Éducation, autogestion, éthique

mis en ligne le 18 novembre 2010
L’ouvrage que Hugues Lenoir nous offre est un recueil de textes touchant à l’éducation et à la formation. Souvent repris de publications spécialisées ou militantes et mis à jour, ces textes traitent de sujets bien différents, et concernent à la fois l’éducation en général et la formation continue, le domaine professionnel spécifique de l’auteur. Ils sont écrits dans une langue claire qui évite le jargon propre à la sphère éducative, et sans les longueurs habituelles qui sont le passage obligé de la prose universitaire. Du rappel des grands thèmes de la pédagogie libertaire aux techniques pédagogiques qui peuvent créer à tout âge un décalage par rapport aux représentations figées (on appréciera notamment le passage sur le photo-langage), en passant par la question si brûlante de l’évaluation, ces treize textes sont placés sous le signe de la diversité.
Certes il n’y a pas loin de la variété à l’éparpillement. Disons donc que ce recueil échappe à l’accusation d’être un rassemblement hétéroclite de textes sans rapport direct entre eux pour deux raisons essentielles qui font que le livre mérite lecture.
D’abord c’est bien le monde éducatif d’aujourd’hui que Hugues Lenoir questionne : certes il s’appuie sur l’inspiration libertaire pour ce qui est des valeurs guidantes ; on laissera dans ce domaine le lecteur aller à la recherche des quelques citations que l’auteur est allé chercher pour nous, toutes simples et très fortes (allez, une quand même : l’éducation, c’est « apprendre à penser, à discuter, à se souvenir et à poser des questions ») ; mais cette tradition n’est pas cultivée de façon muséale : on est dans l’histoire conjuguée au présent, pas dans le patrimonial si envahissant dans tous les milieux, milieu libertaire compris ; l’école du début du XXIe siècle occupe une part considérable de l’existence par rapport à celle qu’ont connue un Paul Robin ou un Sébastien Faure, d’autant qu’elle a l’ambition de se prolonger « tout au long de la vie », comme le sait bien Hugues, qui travaille dans la formation continue. À chacun d’essayer de tisser valeurs émancipatrices et réalités contradictoires d’une école qui ne cesse de s’étendre mais dans l’échec et la souffrance d’une partie des personnels et « desapprenants » (ce terme couvre à la fois les élèves au sens habituel du terme, les étudiants et les adultes en formation).
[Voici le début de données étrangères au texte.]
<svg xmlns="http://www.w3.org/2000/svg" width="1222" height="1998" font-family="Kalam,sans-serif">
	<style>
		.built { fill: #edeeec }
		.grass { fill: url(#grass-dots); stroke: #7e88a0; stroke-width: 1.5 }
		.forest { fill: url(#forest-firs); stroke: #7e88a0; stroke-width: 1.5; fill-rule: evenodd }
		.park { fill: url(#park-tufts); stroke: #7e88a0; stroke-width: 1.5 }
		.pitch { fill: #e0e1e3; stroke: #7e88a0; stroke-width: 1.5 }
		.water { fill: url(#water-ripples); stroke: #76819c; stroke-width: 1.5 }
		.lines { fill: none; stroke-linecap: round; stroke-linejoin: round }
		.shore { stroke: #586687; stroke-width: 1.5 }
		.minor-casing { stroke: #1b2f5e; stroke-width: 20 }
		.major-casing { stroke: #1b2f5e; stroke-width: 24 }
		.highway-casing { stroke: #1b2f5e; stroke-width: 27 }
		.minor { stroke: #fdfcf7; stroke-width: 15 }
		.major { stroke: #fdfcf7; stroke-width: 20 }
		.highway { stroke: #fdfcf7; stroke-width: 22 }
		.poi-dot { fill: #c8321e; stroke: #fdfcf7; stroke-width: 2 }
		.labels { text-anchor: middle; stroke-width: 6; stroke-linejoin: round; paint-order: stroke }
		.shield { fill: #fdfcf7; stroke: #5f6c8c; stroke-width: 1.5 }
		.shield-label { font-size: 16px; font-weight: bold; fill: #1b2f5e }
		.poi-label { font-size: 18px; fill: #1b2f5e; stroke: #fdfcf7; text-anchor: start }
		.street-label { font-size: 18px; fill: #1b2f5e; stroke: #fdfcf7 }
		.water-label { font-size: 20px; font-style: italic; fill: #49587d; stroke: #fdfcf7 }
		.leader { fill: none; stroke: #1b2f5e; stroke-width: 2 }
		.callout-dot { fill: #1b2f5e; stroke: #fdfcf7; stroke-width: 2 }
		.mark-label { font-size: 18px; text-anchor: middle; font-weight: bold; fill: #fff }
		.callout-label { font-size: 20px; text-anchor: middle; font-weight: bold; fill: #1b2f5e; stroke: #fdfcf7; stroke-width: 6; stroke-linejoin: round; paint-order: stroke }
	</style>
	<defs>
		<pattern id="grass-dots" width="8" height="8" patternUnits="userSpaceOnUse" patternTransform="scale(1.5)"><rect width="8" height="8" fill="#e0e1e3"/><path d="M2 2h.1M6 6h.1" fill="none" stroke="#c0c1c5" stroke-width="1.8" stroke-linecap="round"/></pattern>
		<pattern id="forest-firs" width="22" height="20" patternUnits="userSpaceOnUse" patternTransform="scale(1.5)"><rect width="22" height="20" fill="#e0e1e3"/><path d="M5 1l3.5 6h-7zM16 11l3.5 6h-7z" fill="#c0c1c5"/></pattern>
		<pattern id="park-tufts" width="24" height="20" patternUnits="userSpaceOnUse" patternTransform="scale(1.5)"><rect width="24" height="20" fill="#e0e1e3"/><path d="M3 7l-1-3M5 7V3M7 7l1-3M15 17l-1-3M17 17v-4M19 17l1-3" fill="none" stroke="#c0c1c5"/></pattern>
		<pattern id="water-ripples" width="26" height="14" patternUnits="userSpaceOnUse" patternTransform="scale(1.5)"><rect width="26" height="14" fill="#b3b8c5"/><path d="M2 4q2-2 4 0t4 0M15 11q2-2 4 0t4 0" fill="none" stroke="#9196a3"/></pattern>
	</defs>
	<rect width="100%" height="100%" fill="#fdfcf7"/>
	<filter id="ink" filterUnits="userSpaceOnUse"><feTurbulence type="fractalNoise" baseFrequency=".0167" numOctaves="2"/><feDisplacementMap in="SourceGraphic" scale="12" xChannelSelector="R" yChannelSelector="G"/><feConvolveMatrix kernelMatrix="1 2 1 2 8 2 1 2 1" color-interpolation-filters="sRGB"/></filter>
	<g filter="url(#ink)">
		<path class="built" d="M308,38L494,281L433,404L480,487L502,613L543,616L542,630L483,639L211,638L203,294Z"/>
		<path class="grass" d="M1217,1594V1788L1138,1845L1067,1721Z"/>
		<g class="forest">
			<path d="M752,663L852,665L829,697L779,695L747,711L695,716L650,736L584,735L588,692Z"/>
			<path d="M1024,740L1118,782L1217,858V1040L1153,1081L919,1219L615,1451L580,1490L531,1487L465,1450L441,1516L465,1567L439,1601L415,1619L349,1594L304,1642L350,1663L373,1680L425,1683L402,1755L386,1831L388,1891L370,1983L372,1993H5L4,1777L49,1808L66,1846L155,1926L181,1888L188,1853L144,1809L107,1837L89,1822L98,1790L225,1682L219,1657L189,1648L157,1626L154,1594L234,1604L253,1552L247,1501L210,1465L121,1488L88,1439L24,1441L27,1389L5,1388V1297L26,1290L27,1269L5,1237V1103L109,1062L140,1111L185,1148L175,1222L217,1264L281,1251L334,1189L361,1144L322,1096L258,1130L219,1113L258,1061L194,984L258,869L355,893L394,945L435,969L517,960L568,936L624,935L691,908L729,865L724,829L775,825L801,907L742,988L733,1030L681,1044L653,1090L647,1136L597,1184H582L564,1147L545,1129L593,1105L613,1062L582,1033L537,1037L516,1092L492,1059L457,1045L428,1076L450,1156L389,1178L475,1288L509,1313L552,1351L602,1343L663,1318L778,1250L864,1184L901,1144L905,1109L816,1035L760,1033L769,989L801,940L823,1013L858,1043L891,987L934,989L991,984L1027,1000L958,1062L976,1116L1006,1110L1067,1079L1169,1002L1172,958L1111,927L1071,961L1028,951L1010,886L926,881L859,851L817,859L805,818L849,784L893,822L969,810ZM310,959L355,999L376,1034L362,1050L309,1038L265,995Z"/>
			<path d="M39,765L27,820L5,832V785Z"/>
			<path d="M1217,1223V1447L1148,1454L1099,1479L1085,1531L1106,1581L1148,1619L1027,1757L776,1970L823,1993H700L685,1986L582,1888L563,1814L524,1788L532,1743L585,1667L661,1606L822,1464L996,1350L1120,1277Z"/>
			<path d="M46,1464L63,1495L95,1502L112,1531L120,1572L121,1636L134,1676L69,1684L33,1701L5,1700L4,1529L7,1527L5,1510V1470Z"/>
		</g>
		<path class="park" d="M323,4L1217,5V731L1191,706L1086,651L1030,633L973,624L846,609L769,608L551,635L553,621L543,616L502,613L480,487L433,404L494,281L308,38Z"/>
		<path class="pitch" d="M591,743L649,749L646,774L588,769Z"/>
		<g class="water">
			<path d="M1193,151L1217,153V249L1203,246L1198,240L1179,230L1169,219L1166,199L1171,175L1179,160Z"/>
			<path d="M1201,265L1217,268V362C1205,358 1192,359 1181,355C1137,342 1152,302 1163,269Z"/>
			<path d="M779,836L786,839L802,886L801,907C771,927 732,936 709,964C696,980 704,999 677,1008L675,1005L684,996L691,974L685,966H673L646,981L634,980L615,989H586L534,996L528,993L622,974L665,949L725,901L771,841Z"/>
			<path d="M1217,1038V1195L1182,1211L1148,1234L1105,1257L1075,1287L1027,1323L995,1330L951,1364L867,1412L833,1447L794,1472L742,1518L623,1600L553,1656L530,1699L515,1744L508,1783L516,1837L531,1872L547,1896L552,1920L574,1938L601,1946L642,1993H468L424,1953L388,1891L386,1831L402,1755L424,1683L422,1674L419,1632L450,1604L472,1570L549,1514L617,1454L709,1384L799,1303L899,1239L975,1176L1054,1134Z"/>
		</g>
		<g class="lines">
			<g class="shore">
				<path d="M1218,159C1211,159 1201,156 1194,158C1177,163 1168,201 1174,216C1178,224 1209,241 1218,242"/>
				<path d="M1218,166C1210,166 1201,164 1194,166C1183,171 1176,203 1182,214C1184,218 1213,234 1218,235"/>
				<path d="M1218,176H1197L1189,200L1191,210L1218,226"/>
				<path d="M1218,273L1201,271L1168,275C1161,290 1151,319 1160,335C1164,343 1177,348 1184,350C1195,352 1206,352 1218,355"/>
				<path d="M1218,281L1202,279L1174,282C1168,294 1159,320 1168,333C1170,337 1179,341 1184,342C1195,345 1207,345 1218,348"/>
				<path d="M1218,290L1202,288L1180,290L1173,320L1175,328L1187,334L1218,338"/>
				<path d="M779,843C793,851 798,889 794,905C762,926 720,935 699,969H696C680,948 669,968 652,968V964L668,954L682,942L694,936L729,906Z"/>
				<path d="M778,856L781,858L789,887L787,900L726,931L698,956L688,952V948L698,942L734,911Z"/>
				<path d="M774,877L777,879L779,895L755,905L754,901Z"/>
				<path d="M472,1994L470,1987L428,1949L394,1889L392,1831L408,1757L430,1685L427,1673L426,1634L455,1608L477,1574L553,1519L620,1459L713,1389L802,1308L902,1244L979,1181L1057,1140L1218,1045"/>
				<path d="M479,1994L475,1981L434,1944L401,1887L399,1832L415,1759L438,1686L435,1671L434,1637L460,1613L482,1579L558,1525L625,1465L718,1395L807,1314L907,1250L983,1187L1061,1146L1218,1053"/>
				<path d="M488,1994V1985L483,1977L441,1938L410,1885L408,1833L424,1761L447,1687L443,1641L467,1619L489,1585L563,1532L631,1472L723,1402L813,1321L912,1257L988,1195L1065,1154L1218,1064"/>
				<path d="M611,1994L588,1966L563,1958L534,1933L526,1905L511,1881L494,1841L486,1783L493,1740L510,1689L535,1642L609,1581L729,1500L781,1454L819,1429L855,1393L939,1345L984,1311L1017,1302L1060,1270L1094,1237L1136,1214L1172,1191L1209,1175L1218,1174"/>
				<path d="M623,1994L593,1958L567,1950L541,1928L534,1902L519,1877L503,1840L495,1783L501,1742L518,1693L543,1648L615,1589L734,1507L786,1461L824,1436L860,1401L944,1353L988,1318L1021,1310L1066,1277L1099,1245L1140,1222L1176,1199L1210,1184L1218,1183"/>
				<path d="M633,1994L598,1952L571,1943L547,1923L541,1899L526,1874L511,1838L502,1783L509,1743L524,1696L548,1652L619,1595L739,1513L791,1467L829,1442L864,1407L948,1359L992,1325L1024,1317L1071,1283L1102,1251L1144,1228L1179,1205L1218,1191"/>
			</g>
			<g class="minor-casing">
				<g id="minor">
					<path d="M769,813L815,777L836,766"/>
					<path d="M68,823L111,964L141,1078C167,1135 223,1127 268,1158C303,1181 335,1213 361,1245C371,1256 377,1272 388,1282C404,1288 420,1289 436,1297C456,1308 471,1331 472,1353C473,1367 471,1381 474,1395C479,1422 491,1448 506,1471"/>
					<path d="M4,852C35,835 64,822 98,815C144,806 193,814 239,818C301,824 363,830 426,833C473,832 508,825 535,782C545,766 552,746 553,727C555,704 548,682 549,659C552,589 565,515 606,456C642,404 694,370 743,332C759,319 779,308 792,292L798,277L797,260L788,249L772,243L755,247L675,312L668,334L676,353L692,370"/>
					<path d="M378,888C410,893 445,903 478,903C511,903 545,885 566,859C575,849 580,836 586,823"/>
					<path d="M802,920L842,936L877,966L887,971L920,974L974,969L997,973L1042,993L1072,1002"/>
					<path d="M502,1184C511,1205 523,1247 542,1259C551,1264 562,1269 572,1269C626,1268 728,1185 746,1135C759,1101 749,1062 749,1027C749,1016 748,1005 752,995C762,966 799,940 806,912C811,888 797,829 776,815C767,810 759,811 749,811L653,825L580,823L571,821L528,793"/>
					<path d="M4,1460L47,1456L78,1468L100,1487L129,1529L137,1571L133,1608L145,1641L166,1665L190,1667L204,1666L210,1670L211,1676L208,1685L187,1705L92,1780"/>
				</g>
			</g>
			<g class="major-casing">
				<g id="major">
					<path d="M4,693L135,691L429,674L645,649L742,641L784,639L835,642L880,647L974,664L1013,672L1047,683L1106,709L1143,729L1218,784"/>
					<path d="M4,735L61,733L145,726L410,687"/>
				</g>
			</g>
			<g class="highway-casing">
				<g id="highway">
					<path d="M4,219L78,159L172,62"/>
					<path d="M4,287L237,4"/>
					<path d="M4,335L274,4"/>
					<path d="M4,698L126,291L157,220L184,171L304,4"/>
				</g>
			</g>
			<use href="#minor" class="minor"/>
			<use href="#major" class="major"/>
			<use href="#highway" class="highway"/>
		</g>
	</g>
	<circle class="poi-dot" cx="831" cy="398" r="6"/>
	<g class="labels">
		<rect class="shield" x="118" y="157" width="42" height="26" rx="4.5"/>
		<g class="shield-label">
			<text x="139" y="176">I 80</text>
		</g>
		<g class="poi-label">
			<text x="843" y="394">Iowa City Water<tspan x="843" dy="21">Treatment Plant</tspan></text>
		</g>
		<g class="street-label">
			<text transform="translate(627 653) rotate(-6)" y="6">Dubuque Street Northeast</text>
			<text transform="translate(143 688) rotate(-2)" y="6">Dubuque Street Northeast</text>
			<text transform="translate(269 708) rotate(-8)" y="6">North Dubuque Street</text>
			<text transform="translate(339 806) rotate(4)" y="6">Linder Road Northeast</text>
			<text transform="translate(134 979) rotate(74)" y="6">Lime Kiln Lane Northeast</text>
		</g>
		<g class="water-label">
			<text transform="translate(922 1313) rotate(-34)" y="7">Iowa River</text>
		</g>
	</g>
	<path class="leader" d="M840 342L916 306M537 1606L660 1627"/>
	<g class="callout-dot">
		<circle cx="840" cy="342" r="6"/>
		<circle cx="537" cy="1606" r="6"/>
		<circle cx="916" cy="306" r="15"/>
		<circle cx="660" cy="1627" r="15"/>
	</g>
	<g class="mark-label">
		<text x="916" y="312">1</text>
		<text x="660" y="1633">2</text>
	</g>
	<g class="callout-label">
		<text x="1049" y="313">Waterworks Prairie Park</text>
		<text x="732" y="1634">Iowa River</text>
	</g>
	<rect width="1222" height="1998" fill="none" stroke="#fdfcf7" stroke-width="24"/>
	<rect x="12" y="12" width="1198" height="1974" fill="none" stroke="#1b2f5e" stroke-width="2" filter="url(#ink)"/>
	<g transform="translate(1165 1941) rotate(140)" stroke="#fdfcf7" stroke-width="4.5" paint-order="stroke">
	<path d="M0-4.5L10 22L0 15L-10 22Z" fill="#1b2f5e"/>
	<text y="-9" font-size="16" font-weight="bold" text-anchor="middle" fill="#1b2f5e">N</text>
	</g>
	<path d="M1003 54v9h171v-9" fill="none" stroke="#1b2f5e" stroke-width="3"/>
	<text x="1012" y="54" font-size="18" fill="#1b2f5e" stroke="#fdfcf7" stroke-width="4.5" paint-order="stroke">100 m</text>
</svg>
La reconnaissance de cette réalité, c’est aussi la reconnaissance des compromis à réaliser dans le travail, avec les apprenants comme avec les autres membres de la communauté de travail, les fameux « collègues ». Pas de recette dans ce domaine, et une grande inquiétude : comment ne pas trahir les idéaux qui fondent non seulement des choix pédagogiques, mais, plus fondamentalement encore, pour nombre d’entre nous, le choix d’une profession éducative ? La réponse d’Hugues Lenoir, si je l’ai bien comprise, est en deux temps : d’abord faire le choix des pratiques émancipatrices au sein même du travail (promouvoir l’auto-organisation, les échanges de savoirs, rendre fondamentaux les rôles de médiation et de facilitation de l’enseignant-animateur) – et ce temps est celui de toute une vie professionnelle ! –, ensuite se donner un cadre éthique.
C’est là, à mon regard, le principal apport de l’ouvrage, et ce qui en fait finalement l’unité. Se donner un temps et un espace mental de retour sur sa pratique permettant « de mieux assumer ses courages et ses renonciations sans que se produisent de trop grands désordres identitaires » est difficile, et se situe complètement en dehors d’une sorte de « Dix commandements » en éducation. Attention : il ne s’agit pas d’un examen de conscience, mais d’un travail visant à faire de sa pratique un lieu qui puisse conjuguer visée émancipatrice et compromis inévitables. Vaste programme, dont Hugues n’aborde pas le contenu dans ce bref ouvrage, mais qu’il établit comme une sorte de ligne d’horizon. Une éthique de l’action et de la remise en cause permanente, créatrice de nouveauté, opposée à une morale transcendante qui viendrait juger implacablement et qui générerait de la culpabilité ou, pire, de la certitude, c’est à chacun d’entre nous, éducateurs lambda, d’y travailler et d’échanger à ce propos (des revues comme Le nouvel éducateur, Les Cahiers pédagogiques ou L’Autre école s’y emploient dans la durée). On voit que ce livre, né d’expériences et de débats professionnels, nous ramène à notre quotidien, loin des imprécations définitives, mais sans renoncement.